[Petunjuk Tugas]:
**A)** Menurut teks riwayat Abu al-Hasan as-Syadzili, di desa mana beliau dilahirkan?
**B)** Lanjutkan teks riwayat Abu al-Hasan as-Syadzili mulai setelah kalimat terakhirnya.

[Kutipan Teks]:
══════════

Abu Al-Hasan As-Syadzili (593 - 656 H)

Sang Sufi Dunia Timur dan Barat

Nama lengkap adalah as-Syadzili Ali bin Abdillah bin Abdul-Jabbar, yang kalau diteruskan nasabnya akan sampai pada Hasan bin Ali bin Abi Thalib dan putranya Fatimah al-Zahra', putri Nabi Shallallahu Alaihi Wasallam.
Syekh Abu al-Hasan dilahirkan di negara Maroko tahun 593 H di desa yang bernama Ghimaroh di dekat kota Sabtah (dekat kota Thonjah sekarang).

Imam Syadzili dan kelimuan 
Di kota kelahirannya itu Syadzili pertama kali menghafal Alquran dan menerima   pelajaran ilmi-ilmu agama, termasuk mempelajari fikih madzhab Imam Malik. Beliau   berhasil memperoleh ilmu yang bersumber pada Alquran dan Sunnah demikian juga   ilmu yang bersumber dari akal yang jernih. Berkat ilmu yang dimilikinya, banyak   para ulama yang berguru kepadanya. Sebagian mereka ada yang ingin menguji kepandaian   Syekh Abu al-Hasan. Setelah diadakan dialog ilmiah akhirnya mereka mengakui   bahwa beliau mempunyai ilmu yang luas, sehingga untuk menguras ilmunya seakan-akan   merupakan hal yang cukup susah. Memang sebelum beliau menjalani ilmu thariqah,   ia telah membekali dirinya dengan ilmu syariat yang memadahi. 

Imam Syadzili dan Thariqah
Hijrah atau berkelana bisa jadi merupakan sarana paling efektif untuk menemukan   jati diri. Tak terkecuali Imam Syadzili. Orang yang lebih dikenal sebagai sufi   agung pendiri thariqah Syadziliyah ini juga menapaki masa hijrah dan berkelana.   
Asal muasal beliau ingin mencari jalan thariqah adalah ketika masuk negara Tunis   sufi besar ini ingin bertemu dengan para syekh yang ada di negeri itu. Di antara   Syekh-syekh yang bisa membuat hatinya mantap dan berkenan adalah Syekh Abi Said   al-Baji. Keistimewaan syekh ini adalah sebelum Abu al-Hasan berbicara mengutarakannya,   dia telah mengetahui isi hatinya. Akhirnya Abu al-Hasan mantap bahwa dia adalah   seorang wali. Selanjutnya dia berguru dan menimba ilmu darinya. Dari situ, mulailah   Syekh Abu al-Hasan menekuni ilmu thariqah.

══════════

[Data yang Ditampilkan]:
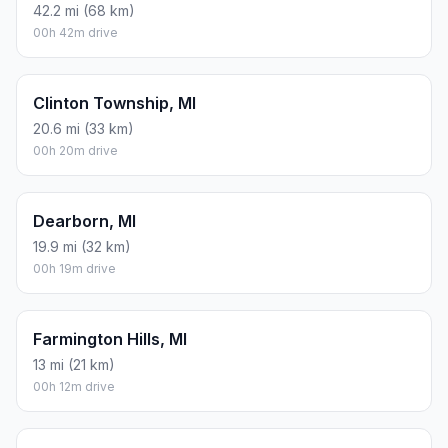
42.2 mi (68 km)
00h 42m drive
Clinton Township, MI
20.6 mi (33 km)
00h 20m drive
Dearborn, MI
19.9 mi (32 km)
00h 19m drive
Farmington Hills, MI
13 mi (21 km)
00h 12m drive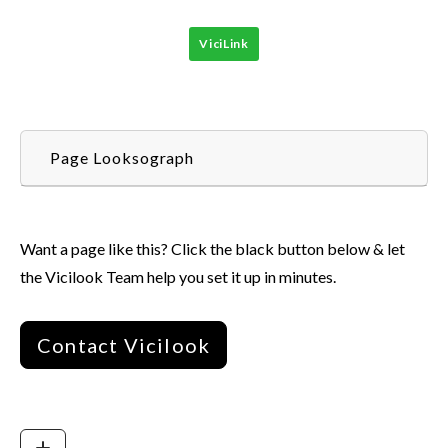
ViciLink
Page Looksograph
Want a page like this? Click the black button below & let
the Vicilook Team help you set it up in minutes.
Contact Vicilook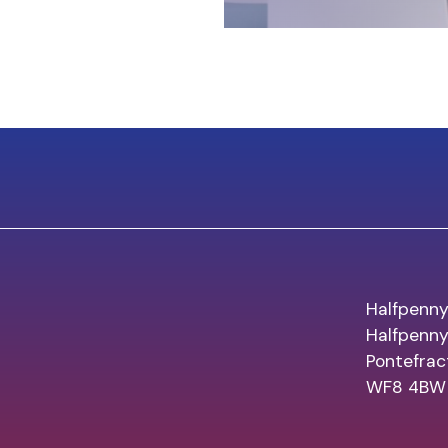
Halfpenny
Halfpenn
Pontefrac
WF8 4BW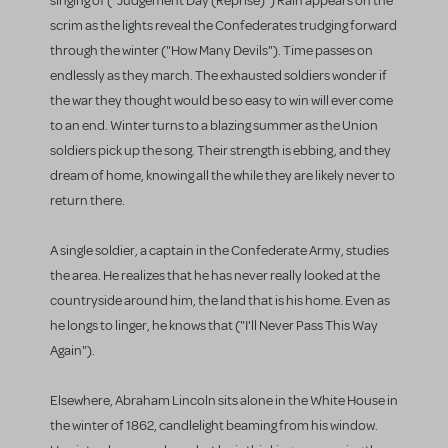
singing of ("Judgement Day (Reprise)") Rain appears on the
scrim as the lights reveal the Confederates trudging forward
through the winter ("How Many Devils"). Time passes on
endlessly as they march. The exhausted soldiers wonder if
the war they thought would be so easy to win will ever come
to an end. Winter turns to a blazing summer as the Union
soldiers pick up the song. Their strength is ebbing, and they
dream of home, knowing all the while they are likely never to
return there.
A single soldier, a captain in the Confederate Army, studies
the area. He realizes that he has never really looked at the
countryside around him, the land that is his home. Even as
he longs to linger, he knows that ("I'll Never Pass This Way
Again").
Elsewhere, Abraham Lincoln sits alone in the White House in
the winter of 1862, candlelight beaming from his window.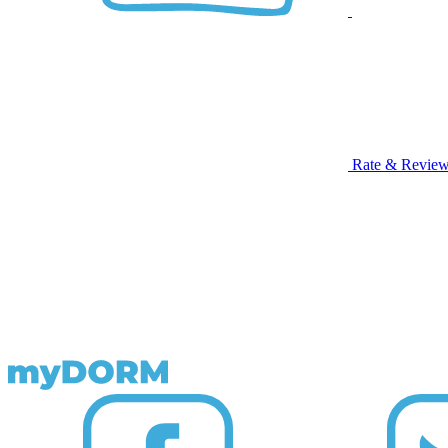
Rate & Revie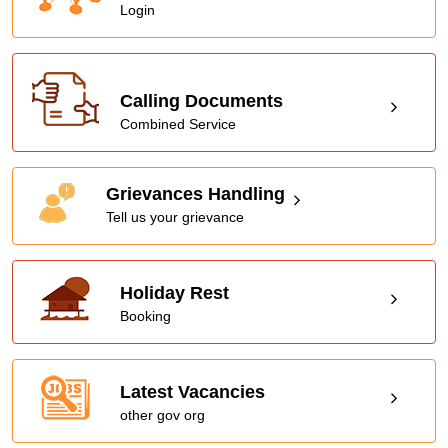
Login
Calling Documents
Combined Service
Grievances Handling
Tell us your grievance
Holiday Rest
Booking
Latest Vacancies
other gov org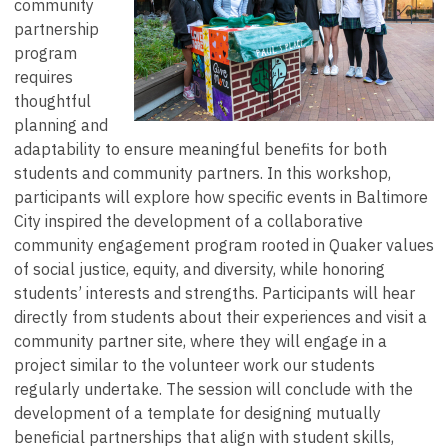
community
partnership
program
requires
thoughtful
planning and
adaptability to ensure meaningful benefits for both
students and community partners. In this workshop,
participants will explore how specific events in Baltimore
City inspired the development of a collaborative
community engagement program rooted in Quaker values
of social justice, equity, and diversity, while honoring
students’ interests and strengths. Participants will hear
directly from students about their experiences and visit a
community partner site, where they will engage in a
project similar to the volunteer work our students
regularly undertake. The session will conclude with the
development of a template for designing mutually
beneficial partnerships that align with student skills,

══════════

[Jawaban Latihan]:
**A)** Beliau dilahirkan di desa Ghimaroh, di dekat kota Sabtah, Maroko.

**B)**
Untuk menekuni tekad ini, beliau bertandang ke berbagai negara, baik negara   kawasan timur maupun negara kawasan barat. Setiap derap langkahnya, hatinya   selalu bertanya, "Di tempat mana aku bisa menjumpai seorang syekh (mursyid)?".   Memang benar, seorang murid dalam langkahnya untuk sampai dekat kepada Allah   itu bagaikan kapal yang mengarungi lautan luas. Apakah kapal tersebut bisa berjalan   dengan baik tanpa seorang nahkoda (mursyid). Dan inilah yang dialami oleh syekh   Abu al-Hasan.

Dalam pengembaraannya Imam Syadzili akhirnya sampai di Iraq, yaitu kawasan orang-orang   sufi dan orang-orang shalih. Di Iraq beliau bertemu dengan Syekh Shalih Abi   al-Fath al-Wasithi, yaitu syekh yang paling berkesan dalam hatinya dibandingkan   dengan syekh di Iraq lainnya. Syekh Abu al-Fath berkata kepada Syekh Abu al-Hasan,   "Hai Abu al-Hasan engkau ini mencari Wali Qutb di sini, padahal dia berada   di negaramu? kembalilah, maka kamu akan menemukannya".
Akhirnya, beliau kembali lagi ke Maroko, dan bertemu dengan Syekh al-Shiddiq   al-Qutb al-Ghauts Abi Muhammad Abdussalam bin Masyisy al-Syarif al-Hasani. Syekh   tersebut tinggal di puncak gunung.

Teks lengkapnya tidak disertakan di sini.